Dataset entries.
------------------------------------------------

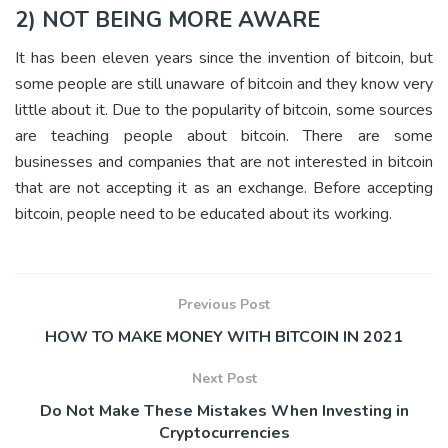
2) NOT BEING MORE AWARE
It has been eleven years since the invention of bitcoin, but
some people are still unaware of bitcoin and they know very
little about it. Due to the popularity of bitcoin, some sources
are teaching people about bitcoin. There are some
businesses and companies that are not interested in bitcoin
that are not accepting it as an exchange. Before accepting
bitcoin, people need to be educated about its working.
Previous Post
HOW TO MAKE MONEY WITH BITCOIN IN 2021
Next Post
Do Not Make These Mistakes When Investing in
Cryptocurrencies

------------------------------------------------

WHAT IS BEING ASKED. Give nothing except how many lines of the records include "about".

ANSWER FOR THE TASK. 3